The balancing act of template bank construction: inspiral waveform template banks for gravitational-wave detectors and optimizations at fixed computational cost

TL;DR

This paper presents methods to optimize the construction of gravitational-wave template banks by adjusting frequency cutoffs and minimal match criteria, enhancing detection sensitivity without additional computational costs.

Contribution

It introduces optimization techniques for template bank parameters, specifically the lower frequency cutoff and minimal match, to improve gravitational-wave detection sensitivity efficiently.

Findings

Optimized lower frequency cutoff improves detection volume.

Adjusting minimal match enhances sensitivity under computational constraints.

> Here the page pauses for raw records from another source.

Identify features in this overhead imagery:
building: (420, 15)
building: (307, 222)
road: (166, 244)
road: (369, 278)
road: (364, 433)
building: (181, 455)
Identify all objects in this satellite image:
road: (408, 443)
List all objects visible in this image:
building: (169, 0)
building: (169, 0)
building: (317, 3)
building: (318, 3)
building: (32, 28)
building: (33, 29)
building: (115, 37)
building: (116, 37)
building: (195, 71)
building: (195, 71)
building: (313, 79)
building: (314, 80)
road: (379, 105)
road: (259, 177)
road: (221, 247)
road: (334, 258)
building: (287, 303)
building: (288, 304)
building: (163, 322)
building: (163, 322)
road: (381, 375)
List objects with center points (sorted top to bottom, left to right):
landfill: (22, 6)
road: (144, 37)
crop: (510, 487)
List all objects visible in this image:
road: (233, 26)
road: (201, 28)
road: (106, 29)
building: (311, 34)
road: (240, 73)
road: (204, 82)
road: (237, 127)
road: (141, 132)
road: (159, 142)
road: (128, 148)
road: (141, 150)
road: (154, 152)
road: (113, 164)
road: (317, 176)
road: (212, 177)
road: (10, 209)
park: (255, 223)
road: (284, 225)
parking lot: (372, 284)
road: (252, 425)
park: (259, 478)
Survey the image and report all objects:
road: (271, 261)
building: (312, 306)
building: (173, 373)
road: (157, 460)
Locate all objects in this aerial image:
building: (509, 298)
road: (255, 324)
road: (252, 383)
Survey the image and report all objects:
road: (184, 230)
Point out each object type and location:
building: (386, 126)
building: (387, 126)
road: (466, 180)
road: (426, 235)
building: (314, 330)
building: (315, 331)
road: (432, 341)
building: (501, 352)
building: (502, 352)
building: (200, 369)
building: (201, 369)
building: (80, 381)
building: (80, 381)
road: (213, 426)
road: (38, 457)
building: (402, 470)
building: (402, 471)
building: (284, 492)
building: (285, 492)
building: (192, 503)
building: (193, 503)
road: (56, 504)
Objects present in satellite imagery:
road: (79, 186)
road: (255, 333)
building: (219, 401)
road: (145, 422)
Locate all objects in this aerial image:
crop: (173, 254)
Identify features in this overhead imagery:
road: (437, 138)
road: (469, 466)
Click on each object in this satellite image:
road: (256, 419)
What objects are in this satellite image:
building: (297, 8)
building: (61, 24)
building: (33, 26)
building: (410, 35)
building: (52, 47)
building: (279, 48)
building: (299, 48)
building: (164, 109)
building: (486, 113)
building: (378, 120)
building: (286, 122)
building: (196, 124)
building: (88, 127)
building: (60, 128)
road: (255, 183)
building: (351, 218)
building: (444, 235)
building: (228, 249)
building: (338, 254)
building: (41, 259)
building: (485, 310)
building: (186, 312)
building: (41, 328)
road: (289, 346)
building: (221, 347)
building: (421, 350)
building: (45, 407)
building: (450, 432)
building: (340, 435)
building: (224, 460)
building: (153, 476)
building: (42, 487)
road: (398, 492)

Predicted sensitivity gains for future gravitational-wave searches.

Abstract

Gravitational-wave searches for signals from inspiralling compact binaries have relied on matched filtering banks of waveforms (called template banks) to try to extract the signal waveforms from the detector data. These template banks have been constructed using four main considerations, the region of parameter space of interest, the sensitivity of the detector, the matched filtering bandwidth, and the sensitivity one is willing to lose due to the granularity of template placement, the latter of which is governed by the minimal match. In this work we describe how the choice of the lower frequency cutoff, the lower end of the matched filter frequency band, can be optimized for detection. We also show how the minimal match can be optimally chosen in the case of limited computational resources. These techniques are applied to searches for binary neutron star signals that have been previously performed when analyzing Initial LIGO and Virgo data and will be performed analyzing Advanced LIGO and Advanced Virgo data using the expected detector sensitivity. By following the algorithms put forward here, the volume sensitivity of these searches is predicted to improve without increasing the computational cost of performing the search.